がん化学療法中の患者さんの下痢の原因と下痢を抑える薬剤

  • 公開日: 2016/12/26

がん化学療法の副作用の下痢には早発性下痢と遅発性下痢がある

がん化学療法中に起こる下痢には、抗がん剤投与直後~24時間以内に発生する「早発性下痢」と、投与後24時間を過ぎてから起こる「遅発性下痢」があります。
早発性下痢は、抗がん剤のコリン作動性により、腸管の副交感神経刺激が起こることが原因です。これにより、腸管の蠕動運動が亢進して、腸管内の水分が十分に吸収される前に排泄されてしまい、下痢が起こります。早い人では、抗がん剤の点滴中に下痢を起こすこともあります。なかには下痢便にはならず、ガスだけが出る人もいますし、腹痛、流涙、鼻汁などのコリン症状を随伴することもあります。いずれの症状も、抗コリン薬によって比較的短時間におさまります。

遅発性下痢は、抗がん剤や抗がん剤の代謝物によって引き起こされる腸管粘膜障害が原因で起こります。腸管粘膜が障害を受けると、腸管内に貯留している物質との浸透圧差から、水分が腸管内腔に呼び込まれて、便の水分量を増やしていき、浸透圧性下痢が起こります。遅発性下痢の発症時期は、抗がん剤による骨髄抑制で好中球が減少している時期と重なるため、感染症を併発しないよう注意が必要です。重症の下痢のときには、骨髄抑制を伴うことが多く、腸管粘膜バリアの破綻による敗血症にも留意するようにしましょう。

また、心理的ストレスによって、下痢の症状が出現することもあります。抗がん剤投与後に一度激しい下痢を経験すると、「またあのような下痢を起こすのではないか」という不安が生まれます。そのストレスから腸管粘膜が過敏になって、下痢を起こしてしまいます。

下痢を起こしやすい主な薬剤

下痢を起こしやすい抗がん剤として、イリノテカンがあります。この薬剤では遅発性下痢だけではなく、早発性下痢も起こります。
フルオロウラシル、カペシタビンといったフッ化ピリミジン系の抗がん剤、タキサン系のパクリタキセル、ドセタキセルでも下痢の副作用がみられます。
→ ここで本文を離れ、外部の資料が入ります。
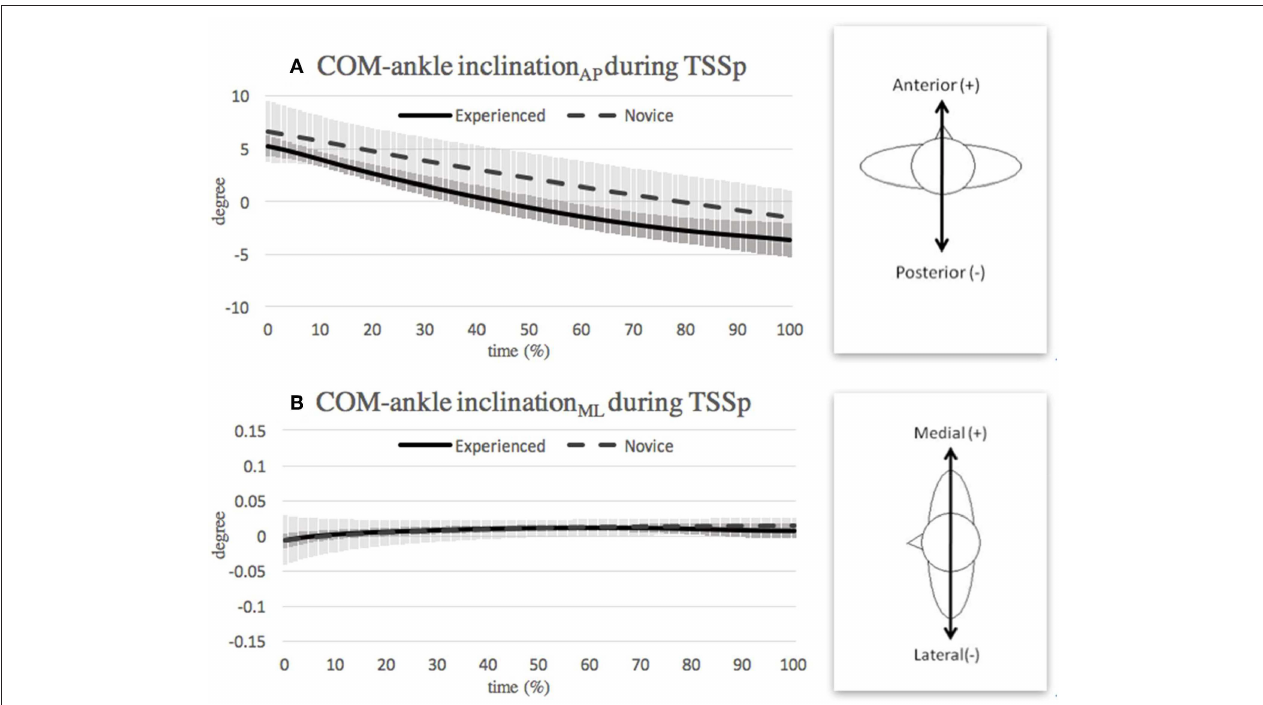
FIGURE 5 | Mean and SD of COM-ankle inclination angle in (A) anterior-posterior direction and (B) medial-lateral direction during turning with single-leg support in pre-swing (TSSp) phase. Note that the curves show the average value obtained over the three highest-scoring trials of each individual in the respective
近年登場した分子標的薬、ゲフィチニブ、エルロチニブ、ソラフェニブなどでも下痢を起こすことがあります。これらは経口薬ですから、患者さんは来院中ではなく、自宅に帰ってから下痢を体験することになります。患者さんが在宅時に困らないよう、あらかじめ下痢に対するセルフケア支援や、止痢薬の使い方などを十分に説明しておこくことが大切です。

早発性下痢、遅発性下痢では使用する薬剤が違う

早発性下痢には、腸管蠕動を抑制するはたらきをもつ薬剤として、抗コリン薬のブチルスコポラミン臭化物などが処方されます。
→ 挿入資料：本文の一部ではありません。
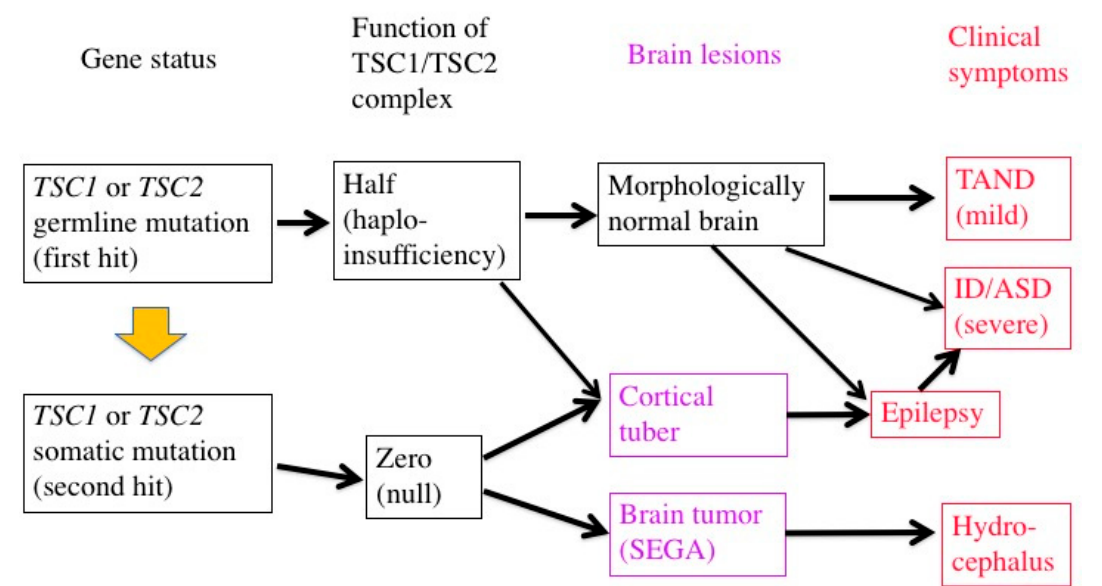
Figure 2. Two-hit hypothesis in a brain with TSC. The first hit, or germline mutation, can cause, by itself, mild TAND symptoms without any morphologic abnormalities. The second hit, or somatic mutation, may produce morphologic lesions (purple), either hamartoma (SEGA) or hamartia (cortical tuber). A tuber consists of a large number of “haploinsufficient” neurons and glial cells of normal size, and a small number of “null” cells of abnormal size and shape, and may become the focus of epileptic discharge. Severe early-onset epilepsy distorts the development of the brain network, leading to severe ID and/or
遅発性下痢では、非麻薬性合成アヘン様化合物のロペラミド塩酸塩が第一選択となります。腸管の蠕動運動を抑え、腸内輸送を遅らせることにより水分吸収を促し、さらに腸管内への水分・電解質の腸管への分泌を抑え体内に移行させることで、強力な止痢作用をもつ薬剤です。感染を伴わない下痢に用いられます。

 下痢を起こす可能性の高い抗がん剤を使用したがん化学療法を行う場合には、あらかじめ止痢薬がレジメンに組み込まれていることもあります。